Expectativa de edição de medidas provisórias, projetos de lei e de novas resoluções

Crédito: Pixabay

Aos colegas atuantes no direito bancário o terceiro artigo da série “O que pode vir do Banco Central em 2017?” deixa um aviso: 2017 pode ser um ano de muitas inovações legais e normativas nesta área. Há a expectativa de edição de medidas provisórias, projetos de lei e de novas resoluções que venham atualizar a legislação que rege o sistema financeiro nacional. Acredito que pela complexidade das matérias que envolvem o funcionamento do setor, as propostas deverão ser encaminhadas e discutidas separadamente. O estresse institucional e político pelo qual ainda passa o Brasil também poderá interferir no ritmo e nas decisões que deverão ser tomadas em relação às alterações das leis e normas que afetam o mercado e impactam toda a sociedade.

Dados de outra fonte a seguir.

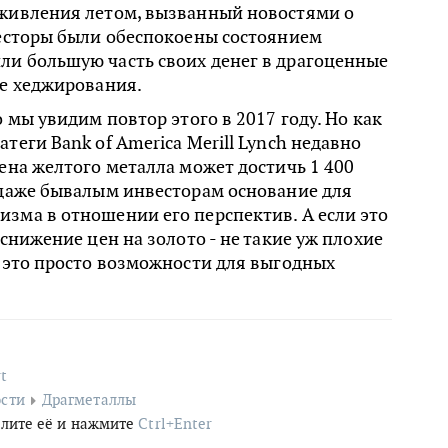
оживления летом, вызванный новостями о
весторы были обеспокоены состоянием
ли большую часть своих денег в драгоценные
ве хеджирования.
о мы увидим повтор этого в 2017 году. Но как
теги Bank of America Merill Lynch недавно
цена желтого металла может достичь 1 400
 даже бывалым инвесторам основание для
зма в отношении его перспектив. А если это
 снижение цен на золото - не такие уж плохие
, это просто возможности для выгодных
t
сти
Драгметаллы
лите её и нажмите
Ctrl+Enter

Sistema Brasileiro de Pagamentos: temas do momento

Mudanças no sistema brasileiro de pagamentos já iniciaram boas discussões no mercado e na sociedade. É o caso da Medida Provisória nº 764 de 2017, que autorizou comerciantes a realizarem a diferenciação de preços de bens e serviços oferecidos ao público, em função do prazo ou do instrumento de pagamento utilizado.

Outro ponto que poderá ser tema de debates em 2017 é a antecipação de recebíveis realizada por credenciadoras de cartões de crédito. Existem discussões para definir se esta é uma operação privativa de instituições financeiras ou não.

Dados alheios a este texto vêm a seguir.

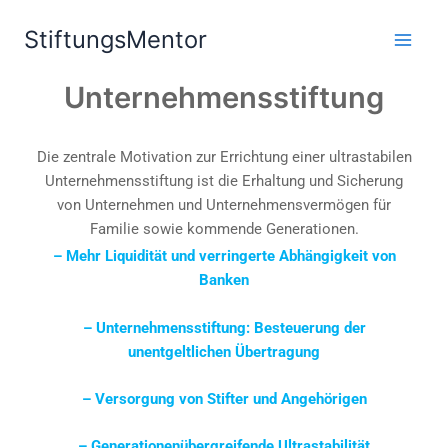
Zum
StiftungsMentor
Inhalt
springen
Unternehmensstiftung
Die zentrale Motivation zur Errichtung einer ultrastabilen
Unternehmensstiftung ist die Erhaltung und Sicherung
von Unternehmen und Unternehmensvermögen für
Familie sowie kommende Generationen.
– Mehr Liquidität und verringerte Abhängigkeit von
Banken
– Unternehmensstiftung: Besteuerung der
unentgeltlichen Übertragung
– Versorgung von Stifter und Angehörigen
– Generationenübergreifende Ultrastabilität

Processo administrativo sancionador: pedagogia do processo punitivo

No que tange ao processo administrativo sancionador no âmbito do sistema financeiro nacional, há a expectativa de que a matéria seja debatida no Congresso Nacional em 2017, após o envio da matéria pelo Poder Executivo. São esperadas propostas que fortaleçam o funcionamento das instâncias de contencioso administrativo que apreciem matérias que afetam o setor financeiro. Ao meu ver, essas medidas ajudam o País a manter o elevado nível de governança das suas instituições e são fundamentais para aperfeiçoar os instrumentos de controle do sistema financeiro, de forma a contribuir para a manutenção da higidez dos entes supervisionados, bem como para a boa reputação internacional do sistema financeiro do Brasil.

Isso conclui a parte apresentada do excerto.